Исполнение тотчас же началось. Молодой здоровяк ловко отделил крыло, проглотил его в два глотка, после чего почесал себе зубы о птичью шею, которую обглодал и запил стаканом вина в антракте.
Потом он взялся за бедро, с тем же хладнокровием съел его и отправил вдогонку за первым второй стакан вина, чтобы походя проторить путь для остального.
Второе крыло, проследовав той же дорогой, исчезло, а священнодействующий жрец, все более оживляясь, уже ухватился за последнюю конечность, но тут несчастный фермер взмолился жалобным голосом:
– Hai! ze vaie praou qu’izet fotu; m’ez, monche Chibouet, poez kaet zu daive paiet, lessé m’en a m’en mesiet on mocho.
Я с удовольствием привожу здесь этот образчик местного говора Бюже, где имеется звук th, как у греков и англичан, а в слове praou и других подобных – дифтонг, которого больше нет ни в одном языке, и его звучание невозможно передать никаким известным письменным знаком. (См. 3-й том «Мемуаров Королевского общества антикваров Франции».)
Проспер был славным малым, а вскоре после этого еще и сделался военным; так что он снизошел к мольбам своего антипартнера, на чью долю пришелся индюшачий скелет с еще весьма щедрыми остатками недоеденной птицы, а затем охотно заплатил основную сумму, да еще и с процентами.
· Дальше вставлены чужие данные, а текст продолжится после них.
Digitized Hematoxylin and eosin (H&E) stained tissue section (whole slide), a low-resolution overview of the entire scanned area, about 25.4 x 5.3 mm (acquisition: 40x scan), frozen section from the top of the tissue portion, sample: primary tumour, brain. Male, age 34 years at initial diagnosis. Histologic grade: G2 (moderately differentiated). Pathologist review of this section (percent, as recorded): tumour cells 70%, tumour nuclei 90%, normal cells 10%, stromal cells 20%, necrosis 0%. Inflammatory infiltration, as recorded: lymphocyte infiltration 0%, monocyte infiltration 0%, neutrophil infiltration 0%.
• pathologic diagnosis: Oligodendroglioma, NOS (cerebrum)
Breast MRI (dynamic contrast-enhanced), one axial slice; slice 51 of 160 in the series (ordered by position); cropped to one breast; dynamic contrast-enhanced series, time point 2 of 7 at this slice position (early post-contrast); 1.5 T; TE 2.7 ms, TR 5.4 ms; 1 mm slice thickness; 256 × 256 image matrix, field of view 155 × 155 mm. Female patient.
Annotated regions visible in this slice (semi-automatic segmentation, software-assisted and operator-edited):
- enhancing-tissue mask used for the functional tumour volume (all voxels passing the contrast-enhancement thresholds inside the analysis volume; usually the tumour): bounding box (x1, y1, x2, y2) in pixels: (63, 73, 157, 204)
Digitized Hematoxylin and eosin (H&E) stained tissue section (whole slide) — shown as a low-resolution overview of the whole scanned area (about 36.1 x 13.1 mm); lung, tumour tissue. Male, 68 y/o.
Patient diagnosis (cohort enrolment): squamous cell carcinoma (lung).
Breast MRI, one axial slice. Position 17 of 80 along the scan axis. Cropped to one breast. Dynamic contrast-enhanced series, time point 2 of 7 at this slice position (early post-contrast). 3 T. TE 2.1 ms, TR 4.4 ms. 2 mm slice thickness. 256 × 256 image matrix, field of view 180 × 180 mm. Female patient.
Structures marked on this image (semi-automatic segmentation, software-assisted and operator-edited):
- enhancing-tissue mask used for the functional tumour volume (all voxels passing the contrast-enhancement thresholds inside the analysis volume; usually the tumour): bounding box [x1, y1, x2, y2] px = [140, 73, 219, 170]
Генералу Сибюэ нравилось рассказывать об этом подвиге времен своей юности; он говорил, что привлечь фермера к доеданию птицы было с его стороны чистой любезностью, и уверял, что и без его помощи чувствовал в себе силу выиграть пари. И то, что в сорок лет осталось у него от былого аппетита, не позволяло в том сомневаться.